Особенно существенным в новых системах эволюционизма является то, что принцип движения, развития, изменения выдвигается здесь на первый план и получает настоящее признание и объяснение. Таким образом, эволюционная идея впервые достигает своего истинного завершения. Никто из эволюционистов лучше Бергсона не выразил этого понятия эволюции в сжатой и яркой формуле; творческая эволюция, évolution créatrice. Эволюция понимается здесь не как простое перераспределение первичных элементов, как это имеет место у Спенcера в его учении о дифференциации, сопровождаемой интеграцией; под эволюционным развитием Бергсон и Штерн понимают подлинное творчество, создание новых форм и новых явлений. Вместе с тем развитие, изменение, творчество признаются изначальным и имманентным проявлением мира. «Это признание, – по верному замечанию С.Л.Франка, – придает основополагающий онтологический характер категории изменения или созидания нового и тем порывает с одной из самых упорных и типичных тенденций, господствующего научного мировоззрения, именно с попыткой вывести все изменяющееся из неизменного»[95].

Так современная эволюционная теория подкрепляет те данные, которые раскрывает моральная философия. Если, исходя из основ нравственного сознания и анализируя понятие нравственного идеала, мы установили формулу бесконечного нравственного стремления, то к этому же результату нас приводит и эволюционизм, опирающийся на изучение жизненных процессов. Система творческой эволюции, рассматривающая изменчивость как основной признак бытия, принципиально исключает мысль о неизменном и заключительном пределе развития. Видимые остановки и перерывы творчества являются не более, как переходными моментами. Некоторые социологи, как, например, Зиммель и Палант, приходят к заключению, что борьба есть необходимая принадлежность социального развития, а мир не цель и не сущность общежития, а только один из его моментов[96]. Этот вывод, сделанный на основании наблюдений над ходом общественного развития, находит свое обоснование и подтверждение в философии эволюционизма.
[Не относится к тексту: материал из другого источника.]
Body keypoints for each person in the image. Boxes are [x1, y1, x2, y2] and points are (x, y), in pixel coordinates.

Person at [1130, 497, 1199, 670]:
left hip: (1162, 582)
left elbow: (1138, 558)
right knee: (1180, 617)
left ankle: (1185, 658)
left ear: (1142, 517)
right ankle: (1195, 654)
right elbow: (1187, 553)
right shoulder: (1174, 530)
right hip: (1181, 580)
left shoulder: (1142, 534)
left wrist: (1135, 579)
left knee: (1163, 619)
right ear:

Биологические данные, социологические наблюдения и философские заключения одинаково приводят к одному и тому же результату. Но подобное совладение выводов обусловливается тем, что в новую философию властно вошла категория эволюции, которой не было в старых построениях. Если общественная философия столь долго опиралась на идею заключительной гармонии, то между прочим и потому, что философская мысль долго находилась в плену у математических и физических воззрений. Распространение идей биологического трансформизма несомненно способствовало освобождению философии от старых схем и вызвало построения новейшего эволюционизма. В области общественной философии должна быть осуществлена соответствующая реформа.